Lorsque votre partenaire commercial devient radioactif, le premier geste consiste à rappeler à tout le monde que vous n’êtes pas vraiment aussi proches. Sammons Enterprises apprend cette leçon en temps réel, s’efforçant de rassurer les prêteurs et les détenteurs d’obligations que sa relation de plusieurs décennies avec Guggenheim Partners est, pour toutes fins pratiques, terminée.
Le 16 août, Hunterbrook Media a publié un rapport d'enquête détaillant des liens financiers profonds entre Sammons et Guggenheim Partners, une société gérant environ 135 milliards de dollars. La réaction du marché a été rapide et impitoyable : les obligations Sammons ont chuté à leurs niveaux les plus bas depuis leur émission en juin 2026, les rendements s'élargissant d'environ 2 points de base par rapport à la référence le lendemain.
Le rapport et ses conséquences
Le rapport de Hunterbrook a dévoilé un réseau de propriétés historiques d'actions, d'accords de gestion d'actifs et de transactions avec des parties liées reliant les deux entreprises.
Le moment était particulièrement douloureux.
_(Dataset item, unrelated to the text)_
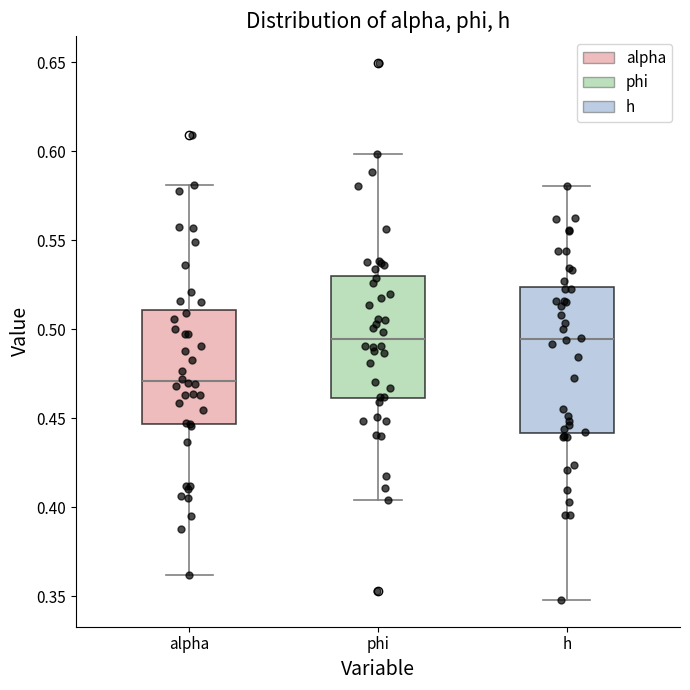

Reading left to right, read every box against the y-axis: the position of its median line, the range the box covers, and the ends of its whiskers. The values are not printed on the chart, so give them approximately, as read against the axis.

alpha: median 0.470, box 0.445 to 0.510, whiskers 0.360 to 0.580
phi: median 0.495, box 0.460 to 0.530, whiskers 0.405 to 0.600
h: median 0.495, box 0.440 to 0.525, whiskers 0.350 to 0.580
Sammons venait à peine d’accéder au marché des obligations en juin 2026, avec une notation crédit A- de Fitch. À peine deux mois plus tard, ces mêmes obligations étaient fortement pressées alors que les investisseurs réévaluaient si le lien avec Guggenheim comportait des risques que la notation ne capturait pas.
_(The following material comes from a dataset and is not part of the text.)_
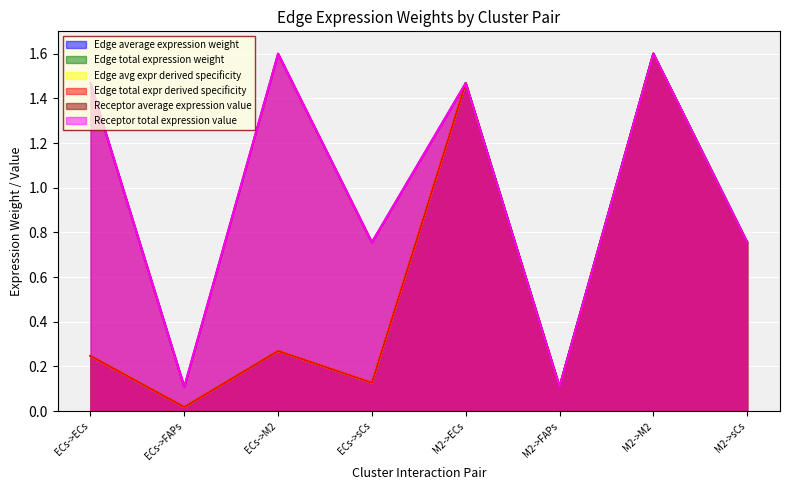

What is the average value of the Edge average expression weight series?

0.6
La situation de Guggenheim a aggravé la contagion. Le PDG Mark Walter serait sous enquête fédérale pour des transactions avec des parties liées liées à ses autres intérêts commerciaux. Les instruments de dette liés à Guggenheim sont négociés en dessous de 80 cents le dollar alors que l’ombre de l’enquête s’allonge.
D'ici le 17 août, Sammons a publié une déclaration publique visant à établir une distinction claire entre elle-même et son ancien partenaire. L'entreprise a souligné que sa participation dans Guggenheim Capital est sans droit de vote et non contrôlante, et qu'elle se désengage activement de cette position. Aucun membre du personnel de Sammons ne serait actuellement sous investigation.
Vingt-cinq ans d’entrelacement
Se désengager de Guggenheim est plus facile à dire qu'à faire lorsque la relation remonte à un quart de siècle. Sammons a soutenu les premières entreprises de Mark Walter dans l'industrie de l'assurance, et ce partenariat a progressivement évolué vers un arrangement complexe où Sammons a cédé ses activités de conseil en investissement tout en accordant à Guggenheim des mandats exclusifs de gestion de portefeuille.
Les arrangements de propriété croisée et de frais accumulés au fil des ans ont créé un labyrinthe de conflits d'intérêts potentiels. Sammons a commencé à restructurer formellement la relation sur papier en 2024. Le problème : Guggenheim a continué à désigner Sammons comme un affilié essentiel dans ses propres déclarations, sapant les efforts de Sammons pour se positionner comme indépendant.
Depuis 2021, Sammons utilise ce qu'elle décrit comme une stratégie d'investissement à architecture ouverte, en collaborant avec plusieurs gestionnaires tiers plutôt que de compter exclusivement sur Guggenheim.
Ce que cela signifie pour les investisseurs
La préoccupation immédiate de Sammons est de stabiliser ses prix d'obligations et de préserver sa notation d'investissement. Une prime de rendement de 2 points de base par rapport à l'indice de référence représente une pénalité importante pour une entreprise notée A-, ce qui suggère que le marché intègre un risque significatif que les agences de notation n'ont pas encore pris en compte.
La décision de Sammons de communiquer directement avec les prêteurs, plutôt que de compter uniquement sur un communiqué public, témoigne de la gravité avec laquelle l'entreprise prend cette menace.
La variable clé à surveiller est de savoir si Sammons peut accélérer sa désinvestissement de Guggenheim Capital et produire des documents qui satisfont les prêteurs quant au fait que la séparation est substantielle, et non seulement cosmétique. Le fait que Guggenheim lui-même continuait à lister Sammons comme affilié dans ses déclarations crée un écart de crédibilité que seules des modifications structurelles vérifiables peuvent combler.